• [BRIEF] Gather all lines in the entries that include the word "Community".

• [SOURCE INFORMATION]
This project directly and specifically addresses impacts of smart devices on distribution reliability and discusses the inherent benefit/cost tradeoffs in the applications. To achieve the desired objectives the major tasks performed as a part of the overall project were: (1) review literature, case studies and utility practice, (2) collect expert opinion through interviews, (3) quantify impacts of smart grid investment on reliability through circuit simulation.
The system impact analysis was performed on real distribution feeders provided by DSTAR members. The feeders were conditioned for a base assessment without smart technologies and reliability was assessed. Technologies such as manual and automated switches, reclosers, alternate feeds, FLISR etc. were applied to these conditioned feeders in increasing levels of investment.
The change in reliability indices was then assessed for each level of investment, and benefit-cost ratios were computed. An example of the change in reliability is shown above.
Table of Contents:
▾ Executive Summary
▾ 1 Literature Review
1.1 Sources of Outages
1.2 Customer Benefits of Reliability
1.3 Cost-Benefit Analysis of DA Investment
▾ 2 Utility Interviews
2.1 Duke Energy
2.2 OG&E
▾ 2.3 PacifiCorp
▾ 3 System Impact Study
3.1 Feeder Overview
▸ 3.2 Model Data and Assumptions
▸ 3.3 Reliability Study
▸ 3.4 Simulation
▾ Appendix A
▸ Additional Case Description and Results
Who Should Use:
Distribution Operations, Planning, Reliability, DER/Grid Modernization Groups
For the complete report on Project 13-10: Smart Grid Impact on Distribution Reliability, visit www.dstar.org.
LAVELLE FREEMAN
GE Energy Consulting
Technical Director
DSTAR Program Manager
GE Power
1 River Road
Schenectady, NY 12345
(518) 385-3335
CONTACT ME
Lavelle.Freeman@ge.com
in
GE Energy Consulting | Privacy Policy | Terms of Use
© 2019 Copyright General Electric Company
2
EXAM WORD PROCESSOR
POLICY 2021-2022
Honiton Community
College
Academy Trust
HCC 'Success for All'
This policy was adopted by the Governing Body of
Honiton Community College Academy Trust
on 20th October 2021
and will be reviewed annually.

--

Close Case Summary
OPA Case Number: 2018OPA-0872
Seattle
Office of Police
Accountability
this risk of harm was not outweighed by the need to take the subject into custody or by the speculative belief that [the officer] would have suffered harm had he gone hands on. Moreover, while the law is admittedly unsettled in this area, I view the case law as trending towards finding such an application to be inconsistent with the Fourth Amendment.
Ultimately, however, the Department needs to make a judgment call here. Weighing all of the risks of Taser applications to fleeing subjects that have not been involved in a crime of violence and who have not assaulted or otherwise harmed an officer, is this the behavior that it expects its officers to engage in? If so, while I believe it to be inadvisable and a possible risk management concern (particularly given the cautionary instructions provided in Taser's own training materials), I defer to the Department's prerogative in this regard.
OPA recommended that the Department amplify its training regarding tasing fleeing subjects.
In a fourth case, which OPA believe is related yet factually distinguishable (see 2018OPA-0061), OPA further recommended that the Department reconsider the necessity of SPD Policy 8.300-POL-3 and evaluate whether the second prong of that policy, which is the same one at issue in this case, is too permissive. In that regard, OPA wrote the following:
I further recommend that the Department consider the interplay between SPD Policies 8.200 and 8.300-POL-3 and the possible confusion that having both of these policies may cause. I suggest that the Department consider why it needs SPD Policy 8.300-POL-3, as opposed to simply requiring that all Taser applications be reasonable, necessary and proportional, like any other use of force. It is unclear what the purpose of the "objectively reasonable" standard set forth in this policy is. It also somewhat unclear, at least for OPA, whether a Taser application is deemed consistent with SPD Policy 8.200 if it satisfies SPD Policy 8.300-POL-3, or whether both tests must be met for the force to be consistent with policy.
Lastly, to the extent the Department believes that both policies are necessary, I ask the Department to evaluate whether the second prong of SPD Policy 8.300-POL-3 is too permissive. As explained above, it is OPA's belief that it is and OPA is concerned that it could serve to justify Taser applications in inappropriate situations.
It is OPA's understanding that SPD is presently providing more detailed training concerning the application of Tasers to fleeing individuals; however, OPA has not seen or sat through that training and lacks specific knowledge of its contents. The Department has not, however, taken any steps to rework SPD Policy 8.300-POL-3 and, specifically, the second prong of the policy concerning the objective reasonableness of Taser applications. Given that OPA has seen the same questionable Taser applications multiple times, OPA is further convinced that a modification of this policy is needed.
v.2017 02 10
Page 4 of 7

--

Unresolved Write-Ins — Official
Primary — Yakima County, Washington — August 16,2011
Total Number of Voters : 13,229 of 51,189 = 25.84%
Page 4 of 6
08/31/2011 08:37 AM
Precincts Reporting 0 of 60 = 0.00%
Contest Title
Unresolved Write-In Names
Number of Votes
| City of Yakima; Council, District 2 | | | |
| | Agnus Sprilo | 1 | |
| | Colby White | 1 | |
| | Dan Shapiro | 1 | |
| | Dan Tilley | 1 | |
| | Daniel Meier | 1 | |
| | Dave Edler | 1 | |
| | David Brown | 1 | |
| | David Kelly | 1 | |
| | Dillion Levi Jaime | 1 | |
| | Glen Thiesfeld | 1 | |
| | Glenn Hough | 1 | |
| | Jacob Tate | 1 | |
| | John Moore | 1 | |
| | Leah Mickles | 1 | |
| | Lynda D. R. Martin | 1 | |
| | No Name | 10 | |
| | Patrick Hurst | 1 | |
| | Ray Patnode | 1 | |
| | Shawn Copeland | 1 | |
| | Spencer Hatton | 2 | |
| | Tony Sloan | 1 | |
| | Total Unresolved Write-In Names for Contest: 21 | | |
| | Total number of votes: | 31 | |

• [EXERCISE SOLUTION]
Honiton Community
Honiton Community College Academy Trust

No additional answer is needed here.